Approach for Content Based Recommendation Engine in AEM


  1. RecommendationsGeneratorScheduler runs on regular interval & starts the process for generating recommentations
  2. Data extraction begins by running the query passed by users via "AEM Recommendation Engine" OSGi Config
  3. Using DataCleaningUtil.java bogOfWords is generated
    1. Properties to be read are passed in the DataCleaningUtil constructor.
    2. generateBagOfWords() method returns a map of ProductId mapped to bagOfWords associated to that product. bagOfWords is just space separated String with different Tags, or other values of properties like jcr:title, cq:tags etc.
  4. showCountVectorizer() method from GenerateRecommendations is called. Note: This class is just calling all the required methods from Tokenizer, Dictionary & CountVectorizer classes to convert each product with words associated to them into numeric values which can be passed to an Algorithm for getting recommendations.

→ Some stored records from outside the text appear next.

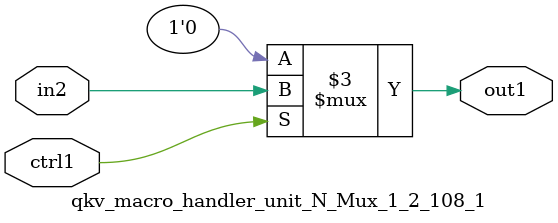
<source format=v>

`timescale 1ps / 1ps


module qkv_macro_handler_unit_N_Mux_1_2_108_1( in2, ctrl1, out1 );

    input in2;
    input ctrl1;
    output out1;
    reg out1;

    
    // rtl_process:qkv_macro_handler_unit_N_Mux_1_2_108_1/qkv_macro_handler_unit_N_Mux_1_2_108_1_thread_1
    always @*
      begin : qkv_macro_handler_unit_N_Mux_1_2_108_1_thread_1
        case (ctrl1) 
          1'b1: 
            begin
              out1 = in2;
            end
          default: 
            begin
              out1 = 1'b0;
            end
        endcase
      end

endmodule



</source>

  5. Generating recommendations:

  6. Tokenizer object is created using custom SimpleTokenizer implementation
    1. SimpleTokenizer provides a method to generate Array of tokens from BagOfWords liked to each product
  7. Dictionary object is initialized using custom SimpleTermDictionary implementation
    1. SimpleTermDictionary maintains a Vocabulary
    2. SimpleTermDictionary provides methods:
      1. getTermIndex(): returns the Index (Number given to each term in Dictionary) of given term.

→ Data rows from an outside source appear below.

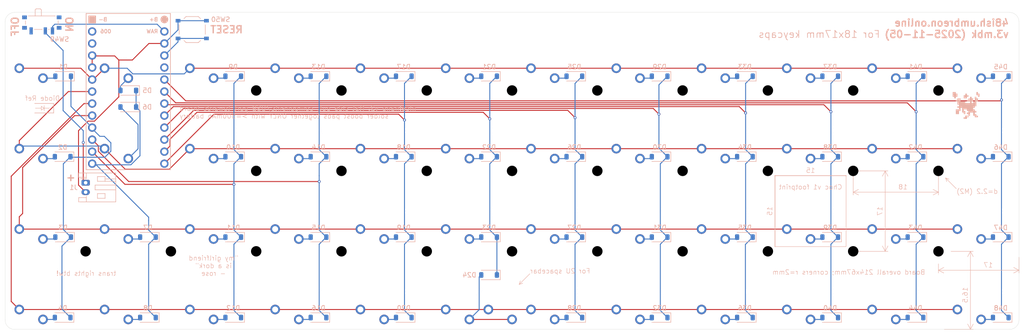
<source format=kicad_pcb>
(kicad_pcb
	(version 20241229)
	(generator "pcbnew")
	(generator_version "9.0")
	(general
		(thickness 1.6)
		(legacy_teardrops no)
	)
	(paper "A3")
	(title_block
		(title "plank")
		(rev "v1.0.0")
		(company "Unknown")
	)
	(layers
		(0 "F.Cu" signal)
		(2 "B.Cu" signal)
		(9 "F.Adhes" user "F.Adhesive")
		(11 "B.Adhes" user "B.Adhesive")
		(13 "F.Paste" user)
		(15 "B.Paste" user)
		(5 "F.SilkS" user "F.Silkscreen")
		(7 "B.SilkS" user "B.Silkscreen")
		(1 "F.Mask" user)
		(3 "B.Mask" user)
		(17 "Dwgs.User" user "User.Drawings")
		(19 "Cmts.User" user "User.Comments")
		(21 "Eco1.User" user "User.Eco1")
		(23 "Eco2.User" user "User.Eco2")
		(25 "Edge.Cuts" user)
		(27 "Margin" user)
		(31 "F.CrtYd" user "F.Courtyard")
		(29 "B.CrtYd" user "B.Courtyard")
		(35 "F.Fab" user)
		(33 "B.Fab" user)
	)
	(setup
		(pad_to_mask_clearance 0)
		(allow_soldermask_bridges_in_footprints no)
		(tenting front back)
		(pcbplotparams
			(layerselection 0x00000000_00000000_55555555_5755f5ff)
			(plot_on_all_layers_selection 0x00000000_00000000_00000000_00000000)
			(disableapertmacros no)
			(usegerberextensions no)
			(usegerberattributes yes)
			(usegerberadvancedattributes yes)
			(creategerberjobfile yes)
			(dashed_line_dash_ratio 12.000000)
			(dashed_line_gap_ratio 3.000000)
			(svgprecision 4)
			(plotframeref no)
			(mode 1)
			(useauxorigin no)
			(hpglpennumber 1)
			(hpglpenspeed 20)
			(hpglpendiameter 15.000000)
			(pdf_front_fp_property_popups yes)
			(pdf_back_fp_property_popups yes)
			(pdf_metadata yes)
			(pdf_single_document no)
			(dxfpolygonmode yes)
			(dxfimperialunits yes)
			(dxfusepcbnewfont yes)
			(psnegative no)
			(psa4output no)
			(plot_black_and_white yes)
			(sketchpadsonfab no)
			(plotpadnumbers no)
			(hidednponfab no)
			(sketchdnponfab yes)
			(crossoutdnponfab yes)
			(subtractmaskfromsilk no)
			(outputformat 1)
			(mirror no)
			(drillshape 0)
			(scaleselection 1)
			(outputdirectory "48ish_soldered_out/")
		)
	)
	(net 0 "")
	(net 1 "Net-(D1-A)")
	(net 2 "/col0")
	(net 3 "Net-(D2-A)")
	(net 4 "Net-(D3-A)")
	(net 5 "Net-(D4-A)")
	(net 6 "/col1")
	(net 7 "Net-(D5-A)")
	(net 8 "Net-(D6-A)")
	(net 9 "Net-(D7-A)")
	(net 10 "Net-(D8-A)")
	(net 11 "Net-(D9-A)")
	(net 12 "/col2")
	(net 13 "Net-(D10-A)")
	(net 14 "Net-(D11-A)")
	(net 15 "Net-(D12-A)")
	(net 16 "/col3")
	(net 17 "Net-(D13-A)")
	(net 18 "Net-(D14-A)")
	(net 19 "Net-(D15-A)")
	(net 20 "Net-(D16-A)")
	(net 21 "Net-(D17-A)")
	(net 22 "/col4")
	(net 23 "Net-(D18-A)")
	(net 24 "Net-(D19-A)")
	(net 25 "Net-(D20-A)")
	(net 26 "Net-(D21-A)")
	(net 27 "/col5")
	(net 28 "Net-(D22-A)")
	(net 29 "Net-(D23-A)")
	(net 30 "Net-(D24-A)")
	(net 31 "Net-(D25-A)")
	(net 32 "/col6")
	(net 33 "Net-(D26-A)")
	(net 34 "Net-(D27-A)")
	(net 35 "Net-(D28-A)")
	(net 36 "/col7")
	(net 37 "Net-(D29-A)")
	(net 38 "Net-(D30-A)")
	(net 39 "Net-(D31-A)")
	(net 40 "Net-(D32-A)")
	(net 41 "Net-(D33-A)")
	(net 42 "/col8")
	(net 43 "Net-(D34-A)")
	(net 44 "Net-(D35-A)")
	(net 45 "Net-(D36-A)")
	(net 46 "Net-(D37-A)")
	(net 47 "/col9")
	(net 48 "Net-(D38-A)")
	(net 49 "Net-(D39-A)")
	(net 50 "Net-(D40-A)")
	(net 51 "Net-(D41-A)")
	(net 52 "/col10")
	(net 53 "Net-(D42-A)")
	(net 54 "Net-(D43-A)")
	(net 55 "Net-(D44-A)")
	(net 56 "/col11")
	(net 57 "Net-(D45-A)")
	(net 58 "Net-(D46-A)")
	(net 59 "Net-(D47-A)")
	(net 60 "Net-(D48-A)")
	(net 61 "Net-(J1-Pin_1)")
	(net 62 "VBAT")
	(net 63 "/row0")
	(net 64 "/row2")
	(net 65 "GND")
	(net 66 "unconnected-(U1-P0{slash}RX-Pad2)")
	(net 67 "/row3")
	(net 68 "unconnected-(U1-P1{slash}TX-Pad1)")
	(net 69 "/row1")
	(net 70 "Net-(SW50-A)")
	(net 71 "unconnected-(SW49-A-Pad1)")
	(net 72 "unconnected-(U1-VCC-Pad16)")
	(footprint "stuff:Choc_v1_18x17mm_spacing" (layer "F.Cu") (at 134.5 128))
	(footprint "stuff:Choc_v1_18x17mm_spacing" (layer "F.Cu") (at 242.5 128))
	(footprint "stuff:Choc_v1_18x17mm_spacing" (layer "F.Cu") (at 188.5 128))
	(footprint "stuff:shitty_m2_mounting_hole" (layer "F.Cu") (at 161.5 136.5))
	(footprint "stuff:Choc_v1_18x17mm_spacing" (layer "F.Cu") (at 278.5 111))
	(footprint "stuff:shitty_m2_mounting_hole" (layer "F.Cu") (at 197.5 153.5))
	(footprint "stuff:shitty_m2_mounting_hole" (layer "F.Cu") (at 305.5 136.5))
	(footprint "stuff:Choc_v1_18x17mm_spacing" (layer "F.Cu") (at 206.5 111))
	(footprint "stuff:Choc_v1_18x17mm_spacing" (layer "F.Cu") (at 170.5 145))
	(footprint "stuff:Choc_v1_18x17mm_spacing" (layer "F.Cu") (at 260.5 111))
	(footprint "stuff:Choc_v1_18x17mm_spacing" (layer "F.Cu") (at 152.5 128))
	(footprint "stuff:shitty_m2_mounting_hole" (layer "F.Cu") (at 287.5 153.5))
	(footprint "stuff:Choc_v1_18x17mm_spacing" (layer "F.Cu") (at 116.5 128))
	(footprint "stuff:Choc_v1_18x17mm_spacing" (layer "F.Cu") (at 224.5 128))
	(footprint "stuff:shitty_m2_mounting_hole" (layer "F.Cu") (at 179.5 153.5))
	(footprint "stuff:Choc_v1_18x17mm_spacing" (layer "F.Cu") (at 224.5 145))
	(footprint "stuff:Choc_v1_18x17mm_spacing" (layer "F.Cu") (at 134.5 111))
	(footprint "stuff:shitty_m2_mounting_hole" (layer "F.Cu") (at 215.5 119.5))
	(footprint "stuff:shitty_m2_mounting_hole" (layer "F.Cu") (at 269.5 153.5))
	(footprint "stuff:Choc_v1_18x17mm_spacing" (layer "F.Cu") (at 314.5 145))
	(footprint "stuff:Choc_v1_18x17mm_spacing" (layer "F.Cu") (at 314.5 128))
	(footprint "stuff:Choc_v1_18x17mm_spacing" (layer "F.Cu") (at 278.5 162))
	(footprint "stuff:shitty_m2_mounting_hole" (layer "F.Cu") (at 197.5 136.5))
	(footprint "stuff:Choc_v1_18x17mm_spacing" (layer "F.Cu") (at 224.5 111))
	(footprint "stuff:Choc_v1_18x17mm_spacing" (layer "F.Cu") (at 260.5 162))
	(footprint "stuff:shitty_m2_mounting_hole" (layer "F.Cu") (at 233.5 136.5))
	(footprint "stuff:Choc_v1_18x17mm_spacing" (layer "F.Cu") (at 188.5 162))
	(footprint "stuff:Choc_v1_18x17mm_spacing" (layer "F.Cu") (at 152.5 162))
	(footprint "stuff:Choc_v1_18x17mm_spacing" (layer "F.Cu") (at 116.5 162))
	(footprint "stuff:shitty_m2_mounting_hole" (layer "F.Cu") (at 233.5 153.5))
	(footprint "stuff:shitty_m2_mounting_hole" (layer "F.Cu") (at 161.5 153.5))
	(footprint "stuff:Choc_v1_18x17mm_spacing" (layer "F.Cu") (at 170.5 162))
	(footprint "stuff:Choc_v1_18x17mm_spacing" (layer "F.Cu") (at 278.5 128))
	(footprint "stuff:Choc_v1_18x17mm_spacing" (layer "F.Cu") (at 116.5 145))
	(footprint "stuff:Choc_v1_18x17mm_spacing" (layer "F.Cu") (at 260.5 128))
	(footprint "stuff:Choc_v1_18x17mm_spacing" (layer "F.Cu") (at 206.5 128))
	(footprint "stuff:Choc_v1_18x17mm_spacing" (layer "F.Cu") (at 242.5 111))
	(footprint "stuff:shitty_m2_mounting_hole" (layer "F.Cu") (at 251.5 136.5))
	(footprint "stuff:Choc_v1_18x17mm_spacing" (layer "F.Cu") (at 242.5 145))
	(footprint "stuff:Choc_v1_18x17mm_spacing" (layer "F.Cu") (at 215.5 162))
	(footprint "stuff:Choc_v1_18x17mm_spacing" (layer "F.Cu") (at 134.5 145))
	(footprint "stuff:Choc_v1_18x17mm_spacing" (layer "F.Cu") (at 296.5 145))
	(footprint "stuff:shitty_m2_mounting_hole" (layer "F.Cu") (at 251.5 119.5))
	(footprint "stuff:Choc_v1_18x17mm_spacing" (layer "F.Cu") (at 170.5 128))
	(footprint "stuff:Choc_v1_18x17mm_spacing" (layer "F.Cu") (at 296.5 162))
	(footprint "stuff:Choc_v1_18x17mm_spacing" (layer "F.Cu") (at 314.5 111))
	(footprint "stuff:shitty_m2_mounting_hole" (layer "F.Cu") (at 197.5 119.5))
	(footprint "stuff:Choc_v1_18x17mm_spacing" (layer "F.Cu") (at 260.5 145))
	(footprint "stuff:Choc_v1_18x17mm_spacing" (layer "F.Cu") (at 170.5 111))
	(footprint "stuff:Choc_v1_18x17mm_spacing" (layer "F.Cu") (at 116.5 111))
	(footprint "stuff:shitty_m2_mounting_hole" (layer "F.Cu") (at 233.5 119.5))
	(footprint "stuff:Choc_v1_18x17mm_spacing" (layer "F.Cu") (at 152.5 111))
	(footprint "stuff:shitty_m2_mounting_hole" (layer "F.Cu") (at 305.5 119.5))
	(footprint "stuff:shitty_m2_mounting_hole" (layer "F.Cu") (at 179.5 119.5))
	(footprint "stuff:shitty_m2_mounting_hole" (layer "F.Cu") (at 287.5 119.5))
	(footprint "stuff:Choc_v1_18x17mm_spacing" (layer "F.Cu") (at 188.5 111))
	(footprint "stuff:Choc_v1_18x17mm_spacing"
		(layer "F.Cu")
		(uuid "a7b66de5-a523-4388-96a2-dbc5aede52e0")
		(at 206.5 162)
		(property "Reference" "SW24"
			(at 0 0 0)
			(layer "F.SilkS")
			(hide yes)
			(uuid "9e6bef2b-fec0-4290-b7be-f5a19a19c1e5")
			(effects
				(font
					(size 1.27 1.27)
					(thickness 0.15)
				)
			)
		)
		(property "Value" "SW_SPST"
			(at 0 0 0)
			(layer "F.SilkS")
			(hide yes)
			(uuid "f321ff4f-09e2-42d3-a572-f5847d26c9d4")
			(effects
				(font
					(size 1.27 1.27)
					(thickness 0.15)
				)
			)
		)
		(property "Datasheet" ""
			(at 0 0 0)
			(layer "F.Fab")
			(hide yes)
			(uuid "f09fd434-e0be-489a-b7d1-cbc9588999b3")
			(effects
				(font
					(size 1.27 1.27)
					(thickness 0.15)
				)
			)
		)
		(property "Description" ""
			(at 0 0 0)
			(layer "F.Fab")
			(hide yes)
			(uuid "ed1681d9-22e3-4c46-ac14-95d414ed05af")
			(effects
				(font
					(size 1.27 1.27)
					(thickness 0.15)
				)
			)
		)
		(property "JLCPCB Part Number" ""
			(at 0 0 0)
			(unlocked yes)
			(layer "F.Fab")
			(hide yes)
			(uuid "0789c039-6cf3-4b81-8174-d043e68d6612")
			(effects
				(font
					(size 1 1)
					(thickness 0.15)
				)
			)
		)
		(path "/cc581630-d5ec-4eb5-8816-96c4ce2eb12b")
		(sheetname "/")
		(sheetfile "48ish_soldered.kicad_sch")
		(attr through_hole)
		(fp_line
			(start -9 -8.5)
			(end 9 -8.5)
			(stroke
				(width 0.15)
				(type solid)
			)
			(layer "Dwgs.User")
			(uuid "88c231f2-44d2-4982-a948-13136751e091")
		)
		(fp_line
			(start -9 8.5)
			(end -9 -8.5)
			(stroke
				(width 0.15)
				(type solid)
			)
			(layer "Dwgs.User")
			(uuid "71de6e83-d3a0-4a85-93c8-55141948e2b7")
		)
		(fp_line
			(start -7 -6)
			(end -7 -7)
			(stroke
				(width 0.15)
				(type solid)
			)
			(layer "Dwgs.User")
			(uuid "883ba793-f6f8-4389-a2e3-c6158e2c01db")
		)
		(fp_line
			(start -7 7)
			(end -7 6)
			(stroke
				(width 0.15)
				(type solid)
			)
			(layer "Dwgs.User")
			(uuid "af21aa5d-8d6d-433a-9a63-d02ce4ce2454")
		)
		(fp_line
			(start -7 7)
			(end -6 7)
			(stroke
				(width 0.15)
				(type solid)
			)
			(layer "Dwgs.User")
			(uuid "7e35e747-fc2f-4772-a9d5-efc9e111af09")
		)
		(fp_line
			(start -6 -7)
			(end -7 -7)
			(stroke
				(width 0.15)
				(type solid)
			)
			(layer "Dwgs.User")
			(uuid "77c93181-4a1a-4b39-8629-329133fad586")
		)
		(fp_line
			(start 6 7)
			(end 7 7)
			(stroke
				(width 0.15)
				(type solid)
			)
			(layer "Dwgs.User")
			(uuid "e0d16146-dc79-4f67-8fca-f767309020c5")
		)
		(fp_line
			(start 7 -7)
			(end 6 -7)
			(stroke
				(width 0.15)
				(type solid)
			)
			(layer "Dwgs.User")
			(uuid "44627145-8314-44ae-aaf9-278256a354f8")
		)
		(fp_line
			(start 7 -7)
			(end 7 -6)
			(stroke
				(width 0.15)
				(type solid)
			)
			(layer "Dwgs.User")
			(uuid "66250c67-be00-45d7-bf76-c65961490003")
		)
		(fp_line
			(start 7 6)
			(end 7 7)
			(stroke
				(width 0.15)
				(type solid)
			)
			(layer "Dwgs.User")
			(uuid "9e3f871f-9e9a-459f-a4d8-e280da00b962")
		)
		(fp_line
			(start 9 -8.5)
			(end 9 8.5)
			(stroke
				(width 0.15)
				(type solid)
			)
			(layer "Dwgs.User")
			(uuid "d33deac9-f5ee-4045-8355-5559912e14e7")
		)
		(fp_line
			(start 9 8.5)
			(end -9 8.5)
			(stroke
				(width 0.15)
				(type solid)
			)
			(layer "Dwgs.User")
			(uuid "6efddef5-8496-4cb1-a99a-8684ea0f4039")
		)
... [464986 chars truncated]
</source>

      2. getTotalTerms(): returns the total number of terms/items in Vocabulary
  8. CountVectorizer Object is initialized with dictionary & tokenizer objects initialized in previous steps. CountVectorizer provides 2 methods:
    1. getCountVector() : which returns the SparseVector of the current product's bagOfWords.
      1. returns RealVector object
      2. SparseVector of size of Dictionary's Vocabulary size
      3. SparseVector which has represents a word as 1 in the array while 0 if that word from vocabulary is not part of Products BagOfWords
    2. getCountMatrix() : returns RealMatrix
      1. returns a matrix of Vectors for each Product's bagOfWords
  9. In SimilarityMatrixGenerator class's generateSimilarityMatrix() method RealMatrix generated using getCountMatrix() method is looped through and:
    1. For Each row i.e (each product's vector) cosine angle is calculated with all the other products
    2. And cosine is stored in a dotProductMatrix
    3. Finally SimilarityMatrix Object is created which contains dotProductMatrix and NodeIdIndexMap (mapping nodeId to Index, which is used for reading recommendations from dotProductMatrix)
  10. A separate Map is maintained which maps each ProductId (String) to the Index of product in RealMatrix from step 9.
  11. SimilarityMatrix object is serialized & stored in JCR under /var, which can be later read while getting the similarities. And Recommendation generation is an heavy operation, RecommendationsGeneratorScheduler can generate & update the SimilarityMatrix after fixed interval.
  12. RecommendationsReaderService can be used for reading the recommendations from SimilarityMatrix serialized & stored within JCR.

Note: There can be several RecommendationEngines configured in any AEM instance for generating different recommendations for different pages, products or items.